(Excerpts from a dataset)
□ □ □

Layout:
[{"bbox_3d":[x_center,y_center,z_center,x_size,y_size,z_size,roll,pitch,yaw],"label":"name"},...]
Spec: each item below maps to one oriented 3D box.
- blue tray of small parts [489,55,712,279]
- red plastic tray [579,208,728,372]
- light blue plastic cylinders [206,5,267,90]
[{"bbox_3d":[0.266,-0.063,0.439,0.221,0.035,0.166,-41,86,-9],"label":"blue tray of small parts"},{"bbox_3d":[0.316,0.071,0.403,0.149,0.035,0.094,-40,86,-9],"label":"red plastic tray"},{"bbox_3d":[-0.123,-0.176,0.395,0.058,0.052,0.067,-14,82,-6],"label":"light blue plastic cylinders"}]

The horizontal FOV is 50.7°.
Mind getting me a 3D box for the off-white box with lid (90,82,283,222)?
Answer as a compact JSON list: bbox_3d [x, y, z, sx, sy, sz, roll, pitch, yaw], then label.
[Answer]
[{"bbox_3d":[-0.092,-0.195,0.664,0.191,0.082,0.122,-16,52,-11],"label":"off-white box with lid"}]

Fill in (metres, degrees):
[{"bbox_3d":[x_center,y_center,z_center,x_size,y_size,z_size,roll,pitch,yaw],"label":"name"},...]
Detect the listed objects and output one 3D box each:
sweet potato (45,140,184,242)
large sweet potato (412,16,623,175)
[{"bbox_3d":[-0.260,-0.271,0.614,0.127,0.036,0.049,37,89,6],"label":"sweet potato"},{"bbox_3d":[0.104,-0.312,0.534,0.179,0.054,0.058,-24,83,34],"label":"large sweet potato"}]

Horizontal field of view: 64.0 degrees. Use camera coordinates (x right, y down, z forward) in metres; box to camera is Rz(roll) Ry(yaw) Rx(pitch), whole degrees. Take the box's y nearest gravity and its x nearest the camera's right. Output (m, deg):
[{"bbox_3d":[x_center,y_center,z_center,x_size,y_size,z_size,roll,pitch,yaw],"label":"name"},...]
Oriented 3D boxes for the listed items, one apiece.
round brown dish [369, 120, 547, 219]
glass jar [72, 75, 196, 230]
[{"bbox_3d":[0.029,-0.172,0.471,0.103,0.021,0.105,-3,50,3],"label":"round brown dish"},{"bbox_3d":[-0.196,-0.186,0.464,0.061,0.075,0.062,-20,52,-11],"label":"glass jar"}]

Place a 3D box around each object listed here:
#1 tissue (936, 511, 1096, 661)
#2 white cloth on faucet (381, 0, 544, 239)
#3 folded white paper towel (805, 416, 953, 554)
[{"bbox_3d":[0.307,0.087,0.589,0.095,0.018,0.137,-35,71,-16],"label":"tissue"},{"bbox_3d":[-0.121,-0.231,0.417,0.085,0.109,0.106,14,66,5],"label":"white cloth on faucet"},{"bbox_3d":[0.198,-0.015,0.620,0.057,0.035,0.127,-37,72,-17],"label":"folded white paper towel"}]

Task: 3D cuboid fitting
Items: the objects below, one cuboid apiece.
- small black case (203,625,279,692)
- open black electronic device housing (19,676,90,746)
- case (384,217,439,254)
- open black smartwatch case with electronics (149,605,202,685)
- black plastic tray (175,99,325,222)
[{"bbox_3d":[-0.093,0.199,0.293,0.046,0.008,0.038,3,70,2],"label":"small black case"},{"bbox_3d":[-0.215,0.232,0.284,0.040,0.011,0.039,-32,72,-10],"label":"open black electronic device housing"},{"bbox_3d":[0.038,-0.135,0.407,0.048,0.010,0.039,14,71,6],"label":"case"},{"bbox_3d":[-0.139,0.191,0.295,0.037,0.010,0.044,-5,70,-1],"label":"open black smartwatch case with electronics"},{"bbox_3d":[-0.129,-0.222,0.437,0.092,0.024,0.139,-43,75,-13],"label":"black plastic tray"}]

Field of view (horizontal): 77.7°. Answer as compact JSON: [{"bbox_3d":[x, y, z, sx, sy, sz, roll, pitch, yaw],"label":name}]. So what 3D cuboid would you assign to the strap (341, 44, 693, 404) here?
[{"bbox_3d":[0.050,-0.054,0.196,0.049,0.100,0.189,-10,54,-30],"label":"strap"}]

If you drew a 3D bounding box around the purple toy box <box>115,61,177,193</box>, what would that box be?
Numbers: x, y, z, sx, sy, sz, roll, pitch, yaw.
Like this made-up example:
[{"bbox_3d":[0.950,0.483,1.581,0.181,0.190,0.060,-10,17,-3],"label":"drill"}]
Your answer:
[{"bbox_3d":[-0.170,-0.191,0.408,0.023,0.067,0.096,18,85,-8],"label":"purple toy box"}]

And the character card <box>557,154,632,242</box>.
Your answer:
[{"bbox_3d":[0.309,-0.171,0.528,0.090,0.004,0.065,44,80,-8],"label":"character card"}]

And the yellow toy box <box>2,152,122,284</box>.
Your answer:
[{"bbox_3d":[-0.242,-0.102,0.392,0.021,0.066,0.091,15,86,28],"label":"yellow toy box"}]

□ □ □

Your goal: Copy out, exactly and alone, the lines of the entries above between the ones holding "Place a 3D box" and "Items: the objects below, one cuboid apiece.", inclusive.

Response to the exercise:
Place a 3D box around each object listed here:
#1 tissue (936, 511, 1096, 661)
#2 white cloth on faucet (381, 0, 544, 239)
#3 folded white paper towel (805, 416, 953, 554)
[{"bbox_3d":[0.307,0.087,0.589,0.095,0.018,0.137,-35,71,-16],"label":"tissue"},{"bbox_3d":[-0.121,-0.231,0.417,0.085,0.109,0.106,14,66,5],"label":"white cloth on faucet"},{"bbox_3d":[0.198,-0.015,0.620,0.057,0.035,0.127,-37,72,-17],"label":"folded white paper towel"}]

Task: 3D cuboid fitting
Items: the objects below, one cuboid apiece.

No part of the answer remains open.